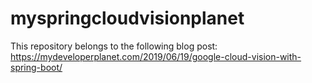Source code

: # myspringcloudvisionplanet

This repository belongs to the following blog post: https://mydeveloperplanet.com/2019/06/19/google-cloud-vision-with-spring-boot/
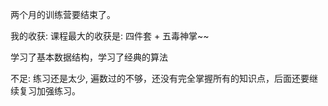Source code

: 两个月的训练营要结束了。

我的收获:
课程最大的收获是: 四件套 + 五毒神掌~~

学习了基本数据结构，学习了经典的算法

不足:
练习还是太少, 遍数过的不够，还没有完全掌握所有的知识点，后面还要继续复习加强练习。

[Work required]
Aside from its pictures, the listing must be given again in full, exactly as it appears.

[Your solution]
Source code

: # myspringcloudvisionplanet

This repository belongs to the following blog post: https://mydeveloperplanet.com/2019/06/19/google-cloud-vision-with-spring-boot/
Source code

: 两个月的训练营要结束了。

我的收获:
课程最大的收获是: 四件套 + 五毒神掌~~

学习了基本数据结构，学习了经典的算法

不足:
练习还是太少, 遍数过的不够，还没有完全掌握所有的知识点，后面还要继续复习加强练习。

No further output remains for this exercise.